A shield. A ghoul. A great decision. A survivor. A misadventure. A clear structure. A checkered career. Doctrinal chaos. A grand unified theory. Crucial. Alive and kicking. On life support.
All have been used to describe the Lemon Test, the three-pronged analysis established 50 years ago this month by the U.S. Supreme Court to determine whether a government action violates the separation of church and state.
The test marked a watershed moment for religious freedom and church-state jurisprudence. For the first time, courts had comprehensive guidance for analyzing whether a violation of the First Amendment’s Establishment Clause had occurred.
“In the decades leading up to Lemon, the Supreme Court issued a string of decisions that provided important protections for church-state separation. What the court hadn’t done was to provide a legal test – a clear, organized way to analyze and decide cases,” said Richard B. Katskee, vice president and legal director at Americans United.
“Lemon changed all that,” Katskee said. “It collected, organized and explained what was important for litigants and courts to take into account, and it provided a clear structure for doing so. So not only did courts all across the country have the tools to decide cases more consistently and correctly, but government officials better understood what was required of them. And the rest of us knew how to hold them responsible when they didn’t live up to their constitutional obligations.”
Sadly, some Supreme Court justices in the half-century since that decision haven’t appreciated the Lemon Test as much as proponents of church-state separation have. Or more accurately, conservative justices haven’t liked applying the test when the obvious answers would mean stopping government from endorsing or supporting religion. Those justices have increasingly gone out of their way to ignore the test.
As the Lemon Test turns 50 this month, here’s a look at its origins, where it stands and where it might end up.
The Case: Challenging Aid To Religious Schools
The name of the Lemon Test was derived from the case Lemon v. Kurtzman, which was one of a trio of cases dealing with government aid to religious schools heard by the Supreme Court in 1971.
The lead plaintiff was Alton Lemon, an Army veteran, government employee and father from Philadelphia. Active in both the American Civil Liberties Union and the NAACP, Lemon told The Philadelphia Inquirer that he was attending an ACLU meeting when he first learned of a potential legal challenge to Pennsylvania’s Nonpublic Elementary and Secondary Education Act.
-----
▸ Task prompt
Please name the case the Lemon Test article says the test's name comes from. The data that comes next has no connection to the Lemon Test article.
-----
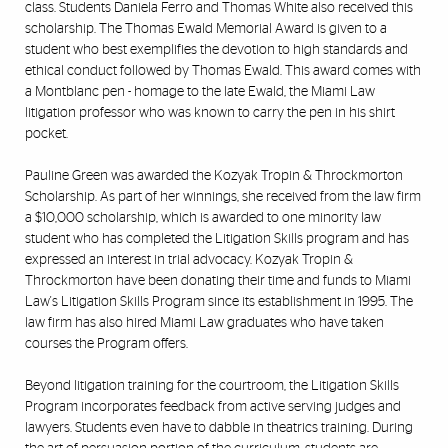
class. Students Daniela Ferro and Thomas White also received this
scholarship. The Thomas Ewald Memorial Award is given to a
student who best exemplifies the devotion to high standards and
ethical conduct followed by Thomas Ewald. This award comes with
a Montblanc pen - homage to the late Ewald, the Miami Law
litigation professor who was known to carry the pen in his shirt
pocket.
Pauline Green was awarded the Kozyak Tropin & Throckmorton
Scholarship. As part of her winnings, she received from the law firm
a $10,000 scholarship, which is awarded to one minority law
student who has completed the Litigation Skills program and has
expressed an interest in trial advocacy. Kozyak Tropin &
Throckmorton have been donating their time and funds to Miami
Law's Litigation Skills Program since its establishment in 1995. The
law firm has also hired Miami Law graduates who have taken
courses the Program offers.
Beyond litigation training for the courtroom, the Litigation Skills
Program incorporates feedback from active serving judges and
lawyers. Students even have to dabble in theatrics training. During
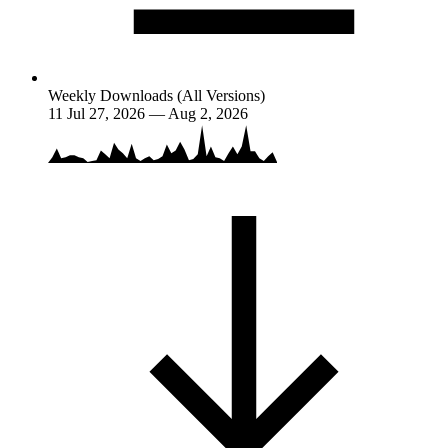
Weekly Downloads (All Versions)
11
Jul 27, 2026 — Aug 2, 2026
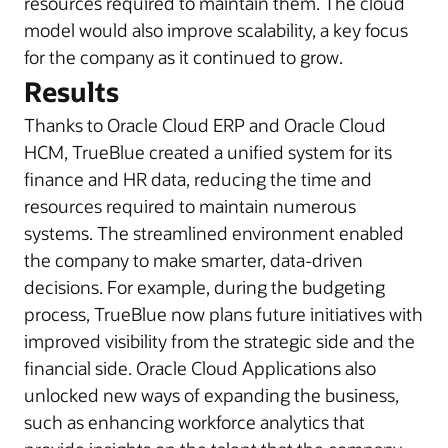
resources required to maintain them. The cloud
model would also improve scalability, a key focus
for the company as it continued to grow.
Results
Thanks to Oracle Cloud ERP and Oracle Cloud
HCM, TrueBlue created a unified system for its
finance and HR data, reducing the time and
resources required to maintain numerous
systems. The streamlined environment enabled
the company to make smarter, data-driven
decisions. For example, during the budgeting
process, TrueBlue now plans future initiatives with
improved visibility from the strategic side and the
financial side. Oracle Cloud Applications also
unlocked new ways of expanding the business,
such as enhancing workforce analytics that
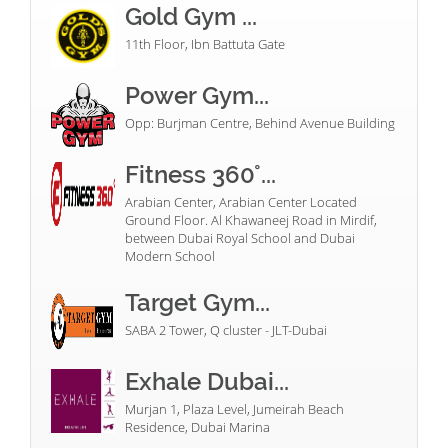
Gold Gym ...
11th Floor, Ibn Battuta Gate
Power Gym...
Opp: Burjman Centre, Behind Avenue Building
Fitness 360°...
Arabian Center, Arabian Center Located
Ground Floor. Al Khawaneej Road in Mirdif,
between Dubai Royal School and Dubai
Modern School
Target Gym...
SABA 2 Tower, Q cluster - JLT-Dubai
Exhale Dubai...
Murjan 1, Plaza Level, Jumeirah Beach
Residence, Dubai Marina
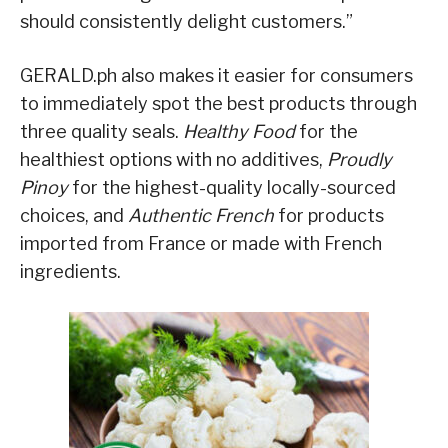
should consistently delight customers.”
GERALD.ph also makes it easier for consumers
to immediately spot the best products through
three quality seals.
Healthy Food
for the
healthiest options with no additives,
Proudly
Pinoy
for the highest-quality locally-sourced
choices, and
Authentic French
for products
imported from France or made with French
ingredients.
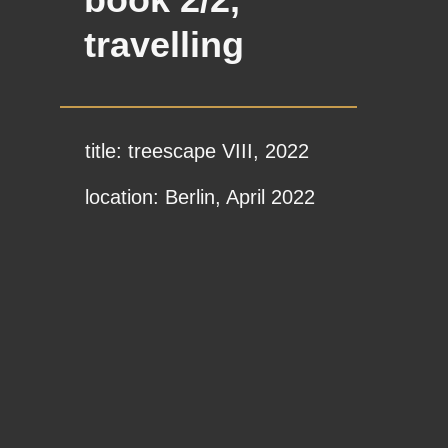
travelling
title: treescape VIII, 2022
location: Berlin, April 2022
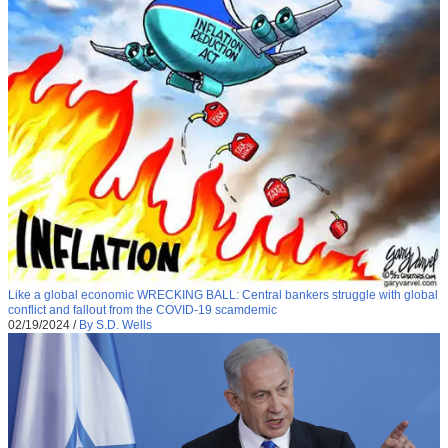
Like a global economic WRECKING BALL: Central bankers struggle with global
conflict and fallout from the COVID-19 scamdemic
02/19/2024
/
By S.D. Wells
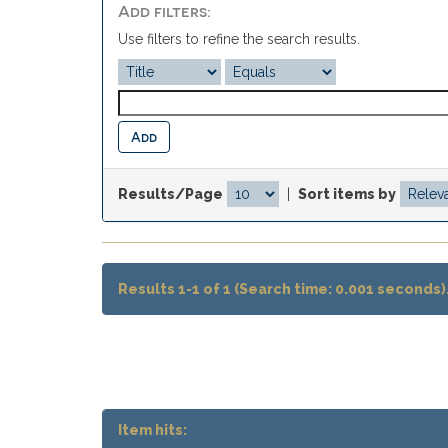
Add filters:
Use filters to refine the search results.
Results/Page
|
Sort items by
Results 1-1 of 1 (Search time: 0.001 seconds)
Item hits:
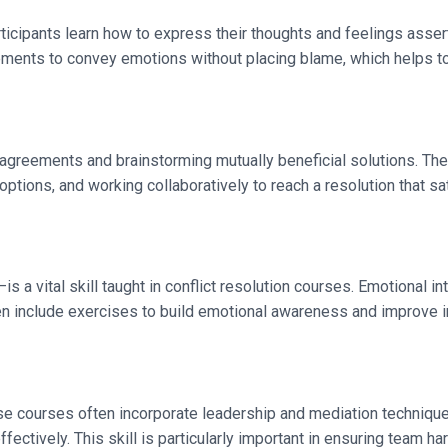
Participants learn how to express their thoughts and feelings ass
ements to convey emotions without placing blame, which helps to
isagreements and brainstorming mutually beneficial solutions. The
ptions, and working collaboratively to reach a resolution that sat
vital skill taught in conflict resolution courses. Emotional int
n include exercises to build emotional awareness and improve in
ese courses often incorporate leadership and mediation techniqu
fectively. This skill is particularly important in ensuring team h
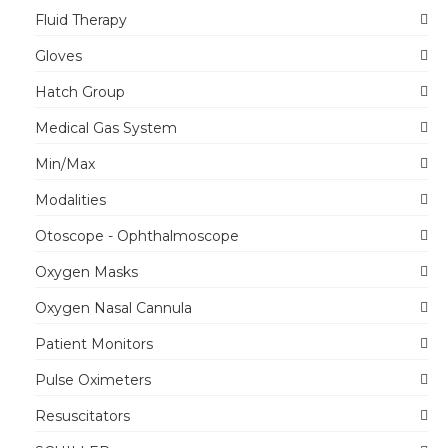
Fluid Therapy
Gloves
Hatch Group
Medical Gas System
Min/Max
Modalities
Otoscope - Ophthalmoscope
Oxygen Masks
Oxygen Nasal Cannula
Patient Monitors
Pulse Oximeters
Resuscitators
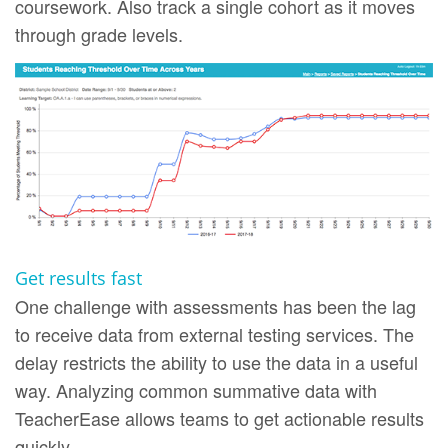
coursework. Also track a single cohort as it moves
through grade levels.
Get results fast
One challenge with assessments has been the lag
to receive data from external testing services. The
delay restricts the ability to use the data in a useful
way. Analyzing common summative data with
TeacherEase allows teams to get actionable results
quickly.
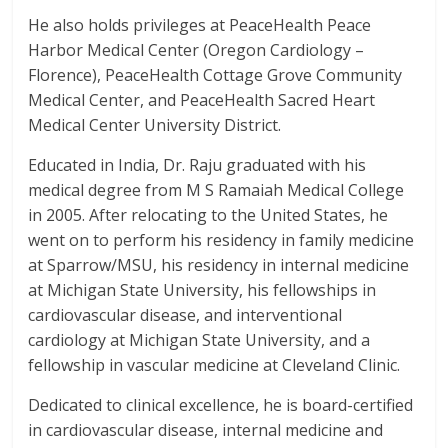
He also holds privileges at PeaceHealth Peace
Harbor Medical Center (Oregon Cardiology –
Florence), PeaceHealth Cottage Grove Community
Medical Center, and PeaceHealth Sacred Heart
Medical Center University District.
Educated in India, Dr. Raju graduated with his
medical degree from M S Ramaiah Medical College
in 2005. After relocating to the United States, he
went on to perform his residency in family medicine
at Sparrow/MSU, his residency in internal medicine
at Michigan State University, his fellowships in
cardiovascular disease, and interventional
cardiology at Michigan State University, and a
fellowship in vascular medicine at Cleveland Clinic.
Dedicated to clinical excellence, he is board-certified
in cardiovascular disease, internal medicine and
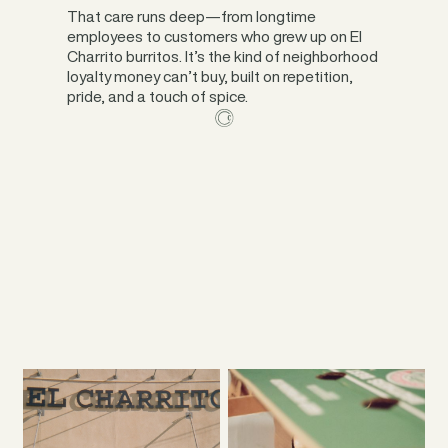
That care runs deep—from longtime
employees to customers who grew up on El
Charrito burritos. It’s the kind of neighborhood
loyalty money can’t buy, built on repetition,
pride, and a touch of spice.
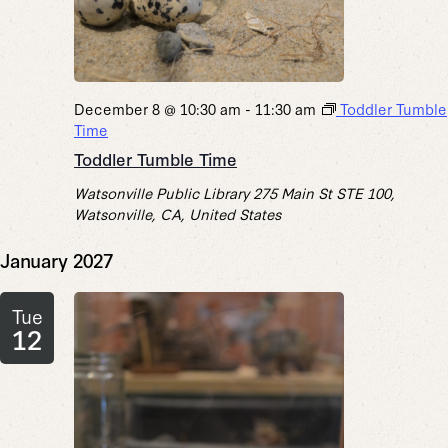
December 8 @ 10:30 am
-
11:30 am
Toddler Tumble
Time
Toddler Tumble Time
Watsonville Public Library
275 Main St STE 100,
Watsonville, CA, United States
January 2027
Tue
12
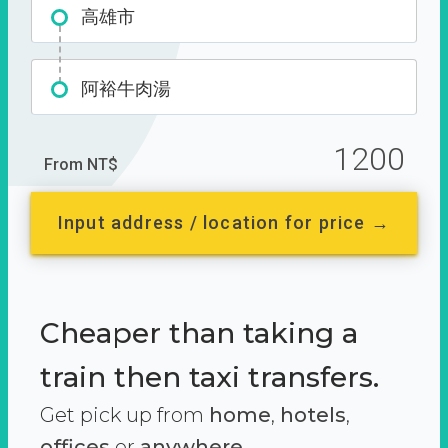
高雄市
阿裕牛肉湯
1200
From NT$
Input address / location for price →
Cheaper than taking a
train then taxi transfers.
Get pick up from
home
,
hotels
,
offices
or
anywhere.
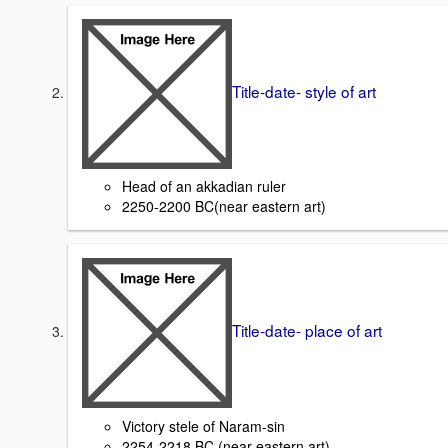
Title-date- style of art
Head of an akkadian ruler
2250-2200 BC(near eastern art)
Title-date- place of art
Victory stele of Naram-sin
2254-2218 BC (near eastern art)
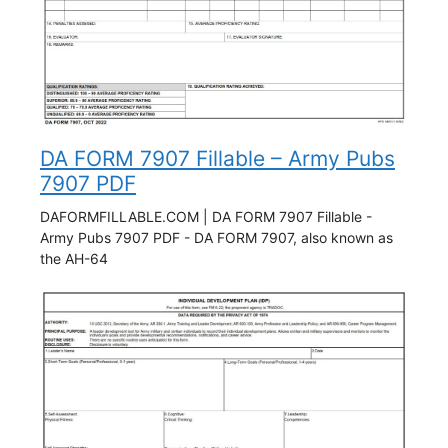
DA FORM 7907 Fillable – Army Pubs
7907 PDF
DAFORMFILLABLE.COM | DA FORM 7907 Fillable -
Army Pubs 7907 PDF - DA FORM 7907, also known as
the AH-64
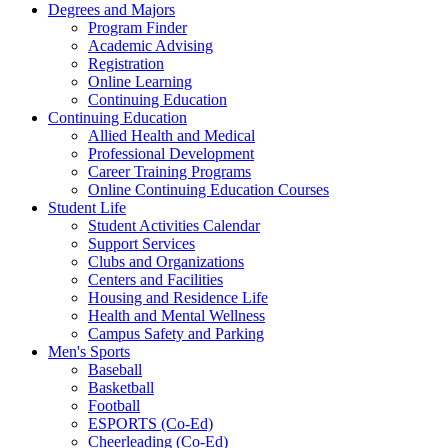
Degrees and Majors
Program Finder
Academic Advising
Registration
Online Learning
Continuing Education
Continuing Education
Allied Health and Medical
Professional Development
Career Training Programs
Online Continuing Education Courses
Student Life
Student Activities Calendar
Support Services
Clubs and Organizations
Centers and Facilities
Housing and Residence Life
Health and Mental Wellness
Campus Safety and Parking
Men's Sports
Baseball
Basketball
Football
ESPORTS (Co-Ed)
Cheerleading (Co-Ed)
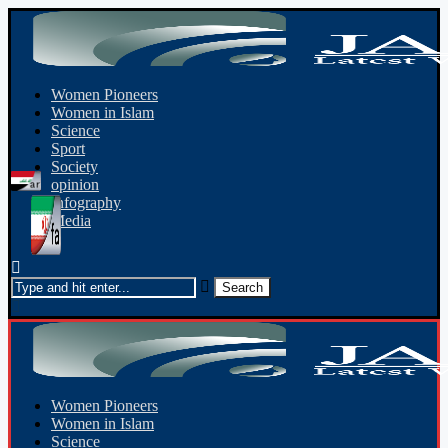
Women Pioneers
Women in Islam
Science
Sport
Society
opinion
Infography
Media
Women Pioneers
Women in Islam
Science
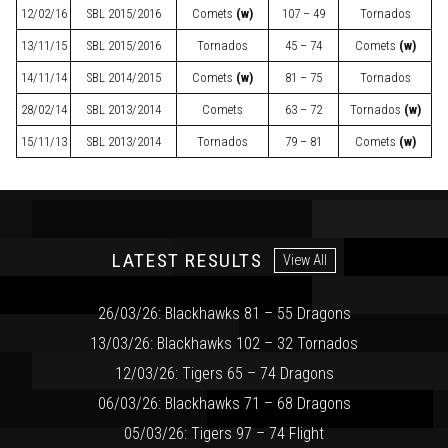
12/02/16
SBL
2015/2016
Comets
(w)
107 – 49
Tornados
13/11/15
SBL
2015/2016
Tornados
45 – 74
Comets
(w)
14/11/14
SBL
2014/2015
Comets
(w)
81 – 75
Tornados
28/02/14
SBL
2013/2014
Comets
63 – 72
Tornados
(w)
15/11/13
SBL
2013/2014
Tornados
79 – 81
Comets
(w)
LATEST RESULTS
View All
26/03/26: Blackhawks 81 – 55 Dragons
13/03/26: Blackhawks 102 – 32 Tornados
12/03/26: Tigers 65 – 74 Dragons
06/03/26: Blackhawks 71 – 68 Dragons
05/03/26: Tigers 97 – 74 Flight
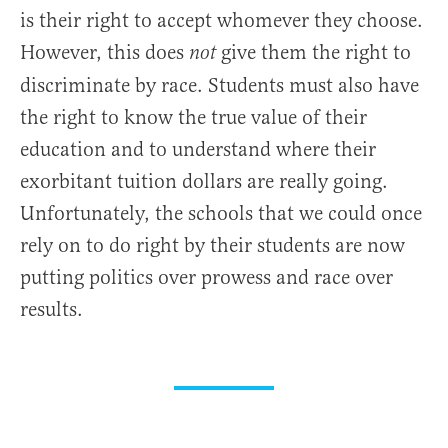
is their right to accept whomever they choose.
However, this does
give them the right to
not
discriminate by race. Students must also have
the right to know the true value of their
education and to understand where their
exorbitant tuition dollars are really going.
Unfortunately, the schools that we could once
rely on to do right by their students are now
putting politics over prowess and race over
results.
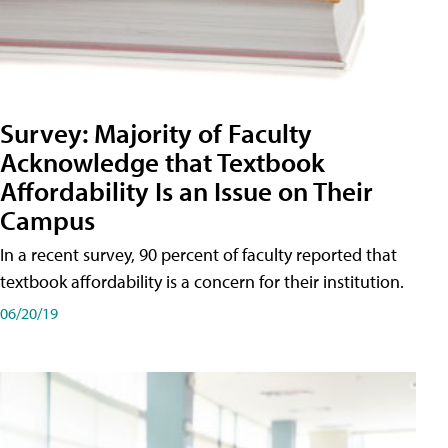
Survey: Majority of Faculty
Acknowledge that Textbook
Affordability Is an Issue on Their
Campus
In a recent survey, 90 percent of faculty reported that
textbook affordability is a concern for their institution.
06/20/19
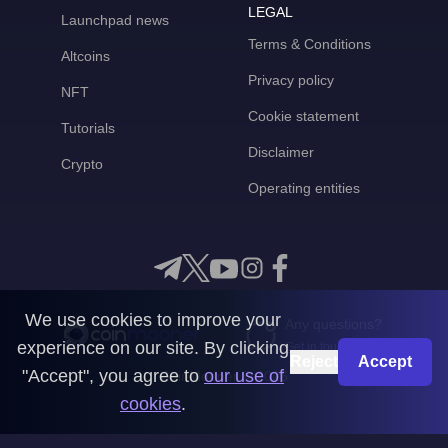
LEGAL
Launchpad news
Terms & Conditions
Altcoins
Privacy policy
NFT
Cookie statement
Tutorials
Disclaimer
Crypto
Operating entities
We use cookies to improve your
Any questions?
experience on our site. By clicking
Get in touch with us
Reject
Accept
"Accept", you agree to
our use of
CoinMooner © 2026
cookies
.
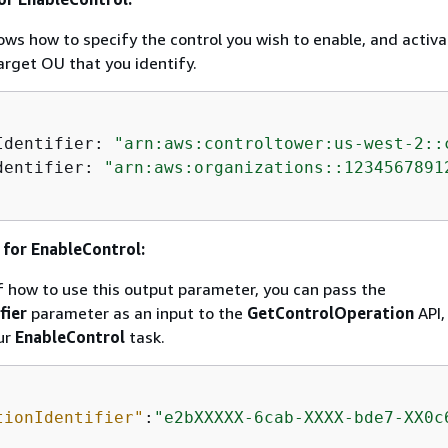
ws how to specify the control you wish to enable, and activa
target OU that you identify.
Identifier: 
"arn:aws:controltower:us-west-2::
dentifier: 
"arn:aws:organizations::1234567891
for EnableControl:
 how to use this output parameter, you can pass the
fier
parameter as an input to the
GetControlOperation
API,
ur
EnableControl
task.
tionIdentifier"
:
"e2bXXXXX-6cab-XXXX-bde7-XX0c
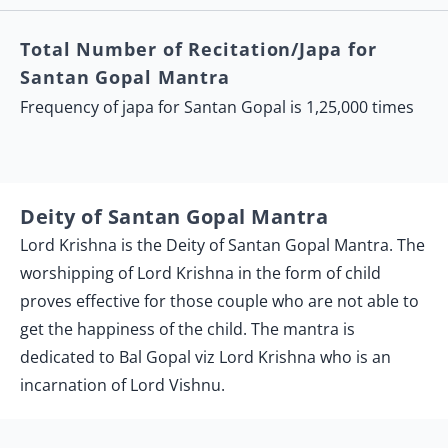
Total Number of Recitation/Japa for
Santan Gopal Mantra
Frequency of japa for Santan Gopal is 1,25,000 times
Deity of Santan Gopal Mantra
Lord Krishna is the Deity of Santan Gopal Mantra. The
worshipping of Lord Krishna in the form of child
proves effective for those couple who are not able to
get the happiness of the child. The mantra is
dedicated to Bal Gopal viz Lord Krishna who is an
incarnation of Lord Vishnu.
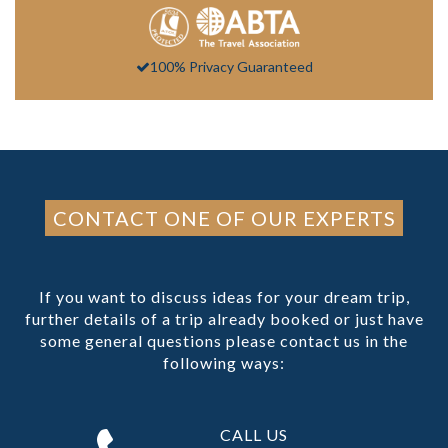
100% Privacy Guaranteed
CONTACT ONE OF OUR EXPERTS
If you want to discuss ideas for your dream trip,
further details of a trip already booked or just have
some general questions please contact us in the
following ways:
CALL US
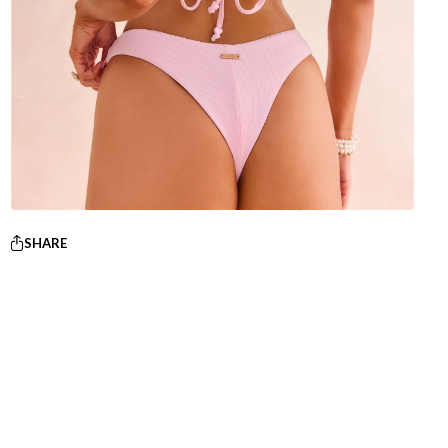
SHARE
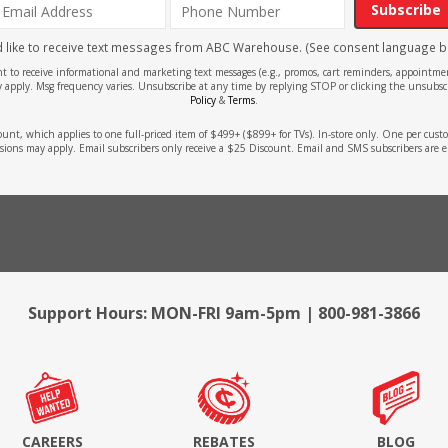
Subscribe
'd like to receive text messages from ABC Warehouse. (See consent language b
ent to receive informational and marketing text messages (e.g., promos, cart reminders, appoin
 apply. Msg frequency varies. Unsubscribe at any time by replying STOP or clicking the unsubscr
Policy
&
Terms
.
count, which applies to one full-priced item of $499+ ($899+ for TVs). In-store only. One per cu
sions may apply. Email subscribers only receive a $25 Discount. Email and SMS subscribers are e
Support Hours: MON-FRI 9am-5pm | 800-981-3866
CAREERS
REBATES
BLOG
-----
▸ Answer area
Lemon v. Kurtzman.